カリフォルニア州同性婚禁止の是非を問う裁判で、26歳のゲイ男性が、「10代のときに受けさせられた性的指向の『治療』のために自殺寸前まで追い込まれた」と証言したというニュース。

彼の名はRyan Kendall。同性婚推進派の弁護士が、人間の性的指向は通常変えられないということの証人として出廷してもらったとのこと。

Ryanさんが両親にゲイだと知られたのは13歳の時。両親がKendallさんの日記を読んだためにバレてしまったんだそうです。以下、Ryanさんの証言。


「母が私を見て、お前は地獄で焼かれると言ったのを覚えています」
"I remember my mother looking at me and telling me I was going to burn in hell,"

この両親はRyanさんをまずキリスト教系のセラピストにかからせ、次にNational Association for Reparative Therapy of Homosexuality(直訳するなら『全国同性愛治療協会』) のより強烈なプログラムを受けさせたとのこと。Ryanさんは18ヶ月におよぶプログラムの間じゅう、自分の性的指向が変わるとは思えず、セラピストや両親からゲイは悪人だと聞かされ続けるあまり絶望して自殺寸前まで追い詰められたそうです。


「母は私のことが大嫌いだとよく言っていました」と彼は言った。「一度など、ゲイの息子を持つぐらいなら中絶しておけばよかったと言われました」
"My mother would tell me she hated me," he said. "Once she told me she wished she had had an abortion instead of a gay son."

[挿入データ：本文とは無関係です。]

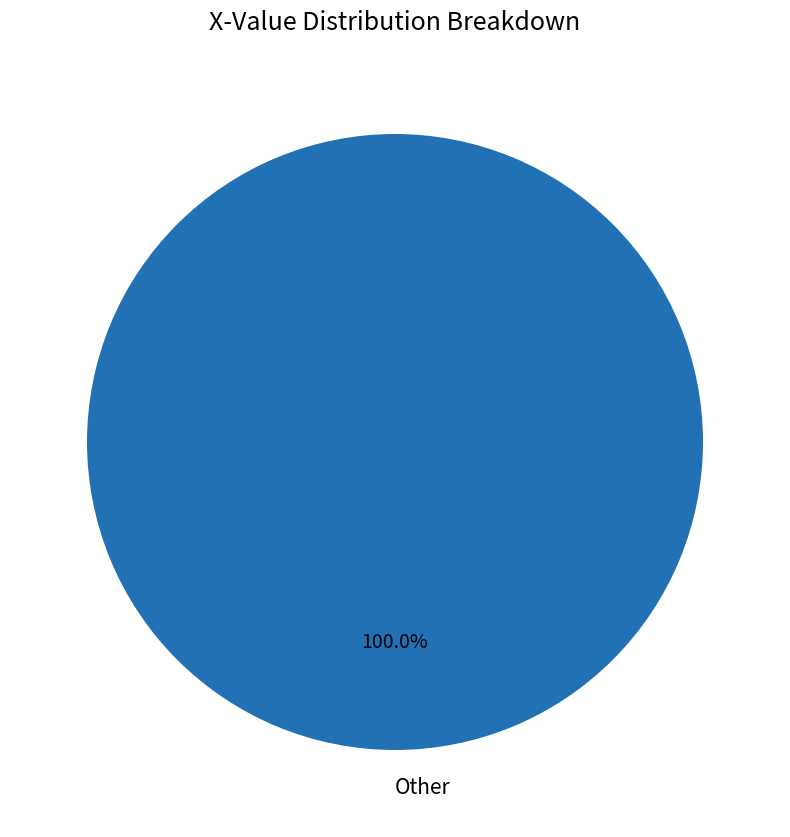

Rank the categories by value from lowest to highest.

Other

なお、同性婚反対派のJames Campbell弁護士は、「この裁判の法的な争点とは無関係」として、Ryanさんが証言台に立つことに反対したとのこと。でもねえ、「結婚したければ異性愛者になればいい、ならないお前が悪い」とか言って差別を温存しようとする人もいる以上、こうした証言は大事だと思うんだよね。「異性愛者に『なれ』ったってなれねーよバカ!」「むしろそんな『治療』は害しかおよぼさねーよ!」っていう視点をつきつけることは、やっぱり必要。
いや、中には異性愛と同性愛の間を自由自在にスイッチできる人もいるのかもだけど、それでもやっぱり「じゃあ、異性愛にスイッチしたときだけ人並みの権利を認めてあげる」っていうのはおかしいわけですけどね。根底にある不平等を放置したままで「二等市民が嫌なら一等市民になればいいのに」って、それ何か違うでしょっていう話ですよ念のため。

そんなこんなで着々と進んでいるこの裁判。着地点はどこにあるんでしょうね。実の息子に向かって「地獄で焼かれる」だの「中絶しておけばよかった」とか言っちゃう人々を喜ばせるような結果にだけはなってほしくないと思います。